Tools/scripts used to collect history data from CADC services
License: MIT License
Python 3.62%Jupyter Notebook 96.38%
cadcstats's Introduction
cadcstats
condor
condor_parser.py: Reads directly from htcondor history file and parsing useful fields into line-based JSON. Usage: $ python3 condor_parser.py -f $FILE_IN -pre/-post -json. -pre/-post is used to distinguish pre and post OpenStack.
condor-es.conf: The configuration file for Logstash.
tomcat
tomcat_parser.py: Reads from tomcat gzipped logs and parse useful lines into line-based JSON format. Usage: $ python3 tomcat_parser.py -f $FILE_IN -json. $FILE_IN must be the gzip tomcat logs.
There are two outputs: $FILE_IN.json and $FILE_IN.err. The former is the line-based JSON and the later is a debug file contains the line number that the parser fails to parse, for what reason it fails, and the original raw string to be analyzed.
The debug function (-redo flag) is experimental, as it relies on grepping info from the file name, with the path to the log files being hard coded in the script.
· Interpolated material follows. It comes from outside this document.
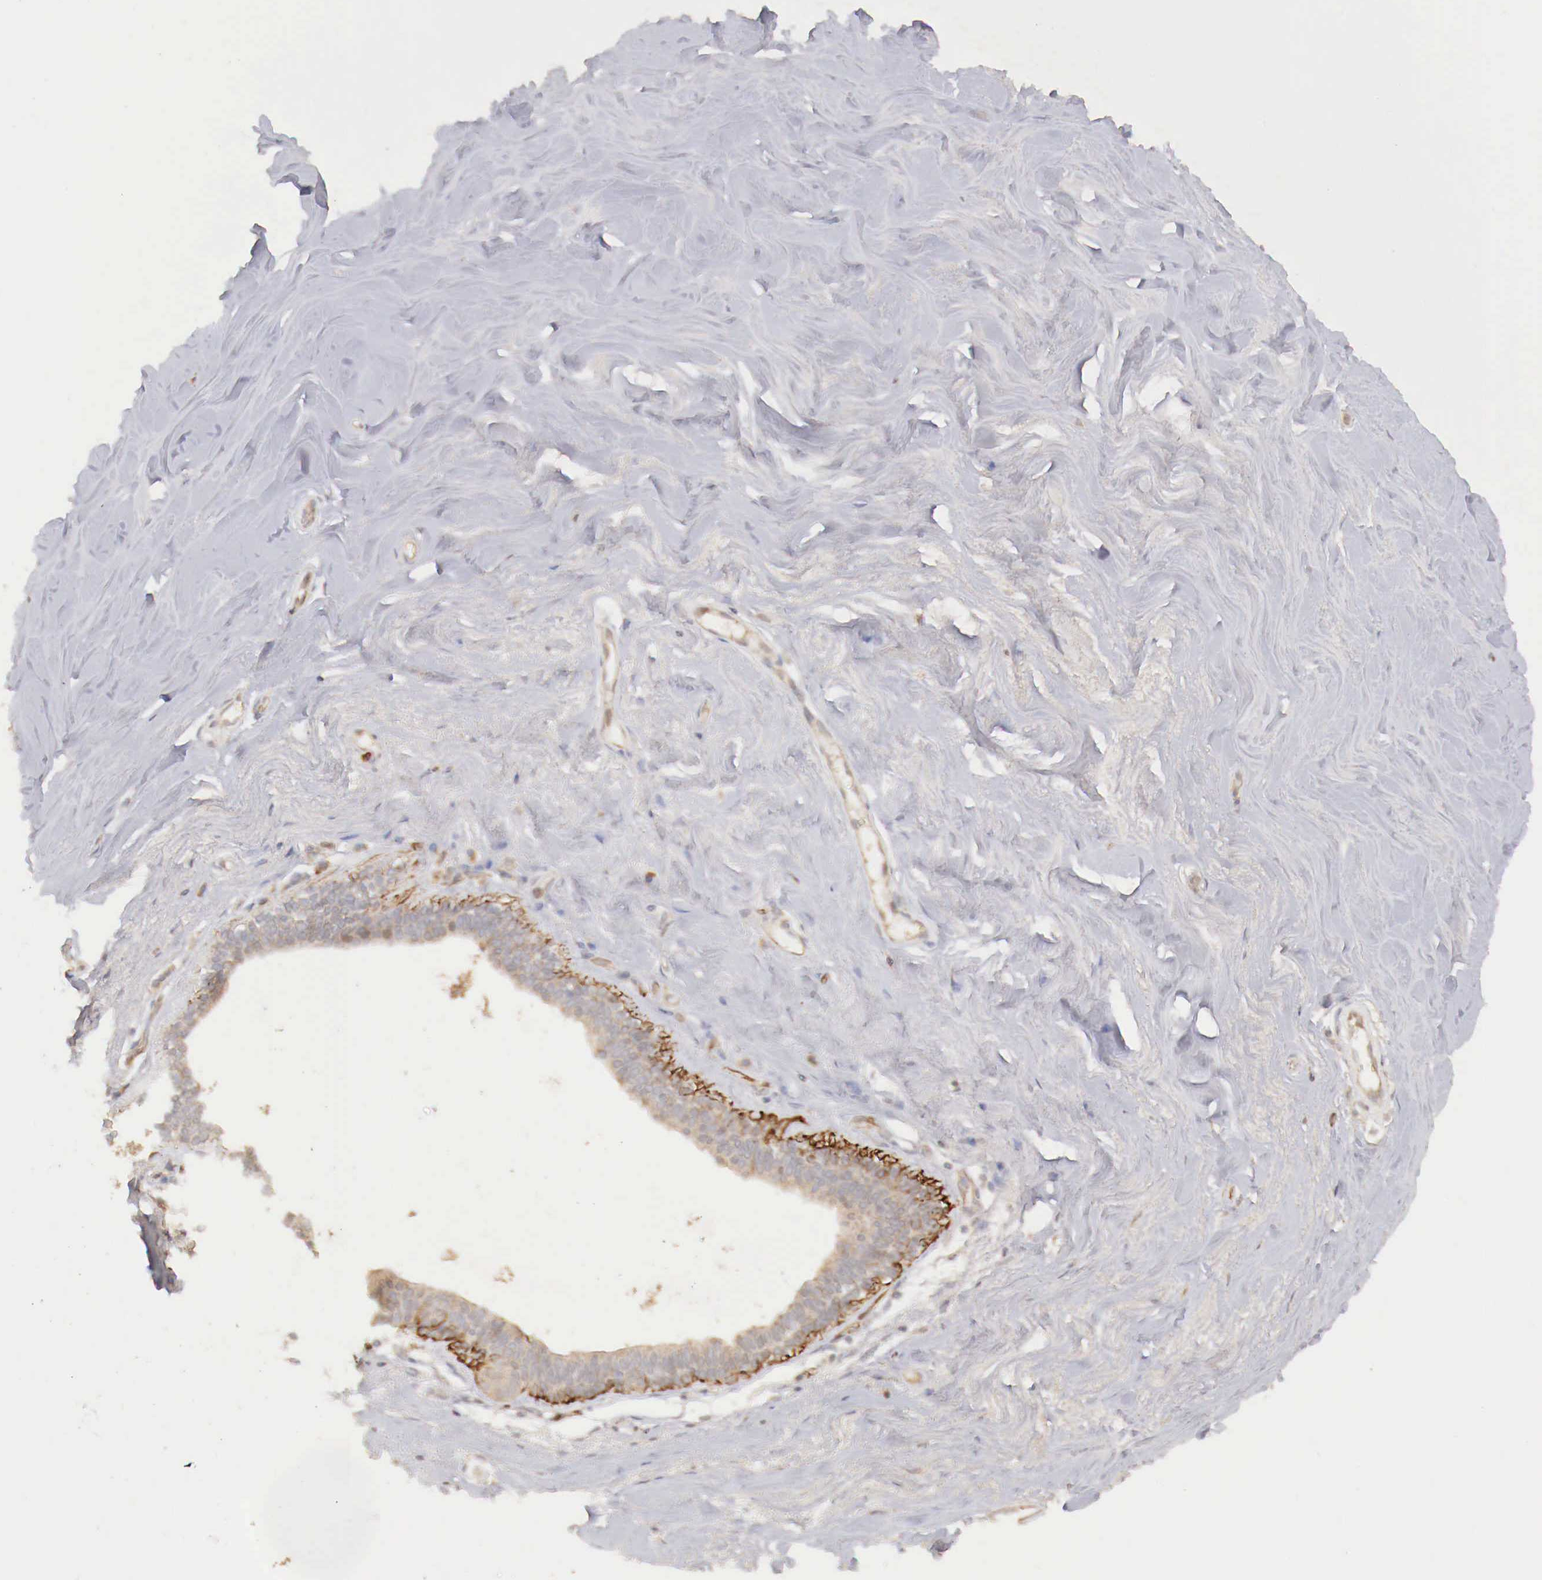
{"staining": {"intensity": "negative", "quantity": "none", "location": "none"}, "tissue": "breast", "cell_type": "Adipocytes", "image_type": "normal", "snomed": [{"axis": "morphology", "description": "Normal tissue, NOS"}, {"axis": "topography", "description": "Breast"}], "caption": "Immunohistochemistry (IHC) histopathology image of unremarkable breast: human breast stained with DAB (3,3'-diaminobenzidine) reveals no significant protein positivity in adipocytes. Nuclei are stained in blue.", "gene": "WT1", "patient": {"sex": "female", "age": 54}}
tomcat-es.conf: The corresponding config for Logstash.
openstack
openstack-es.conf: The config for Logstash.
advancedsearch
ip2dom.json: An cached ip-to-domain dictionary.
adv2csv.py: Dump and transpose cvodb1 and cvodb2-01 advanced search query history to a csv file. It uses a read-only account with the user name and password commented at the beginning of the script.
advancedsearch-es.conf: Logstash config file.
apache:
apache.conf: The config for Logstash.
svc_plots:
A python package with all the subroutines to generate various plots. The proper name wrapper of each subroutine is within plots.py. Please see the Jupyter notebook for each services for details.
tomcat_odin.py is not included in svc_plots.plots. These plotting subroutines can only use odin.cadc.dao.nrc.ca instead of elk.canfar.net.
Other Python subroutines are packed and should be called from svc_plots.plots
*.ipynbs:
Jupyter notebooks that used to host all the services plots.
@seb:
For the unique file downloaded stats, i don't have a plot for that; however, under svc_plots dir, there is tomcat_old.fig7() that is not used anywhere. fig7() will do a query month by month, for the past two years, print the # of size of unique files. Again month by month actually reduces the computing over the server, compared to do two years at one time.
The certificates are under my home dir. All important stuff are either under my home dir or /data/. Processed HTCondor and Tomcat logs are uploaded to vos:cadcstats.
I have included some common Elasticsearch API commands in a seperate text file, es_commands.txt. I found those commands very handy. The console portal on Kibana is very helpful when you have some ideas to try.